The four months between Winter and Spring Break feel like an eternity — at this point, we tend to feel drained as we try (hopelessly) to catch up with schoolwork. Oftentimes, we shift to autopilot as we try to get through the work to no avail — it never really ends. Every time we finish an assignment, a new one replaces it, and with no end in sight, many of us try to take it one day at a time — and make no mistake, it gets to be overwhelming. 

When we traverse through the intense school year and barely survive the massive workload, many of us take to our calendars for a sense of relief and anxiously count down the weeks until Spring Break. We hope for the weight to be lifted off our shoulders — a bleak endeavor in February, with the idea of “late April” taunting us. 

The point of our plea is not to complain about how challenging and rigorous school is, or how teenagers are being endlessly overworked — that’s a story for another editorial. We’re not here to tell you (the administration) how to budget our days and run our school. Instead, we want to use this as an opportunity to share our views with you. 

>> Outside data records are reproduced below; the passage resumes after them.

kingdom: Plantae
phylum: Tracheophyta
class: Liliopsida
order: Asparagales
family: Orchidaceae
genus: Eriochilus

It may seem silly to give us a week just two months into the term, but we promise you it’s not. We’re sure you’ll find that those three days out of summer vacation will prove to be a worthwhile investment in the mental health (and, by extension, the productivity) of your student body (not to mention teachers, too). Frankly, we can’t explain why we get a little extra burned out second semester, but it is what it is. 

What we can tell you is that this idea gives us so much more than just three days; it’s a new landmark in the calendar, a new checkpoint for students to work towards. While it may seem like a radical change to our academic calendar, it’s a step worth taking. We can’t quantify the expected results for you yet — but we hope you’ll read this article and take a leap of faith. Give it a try, and you (probably) won’t regret it.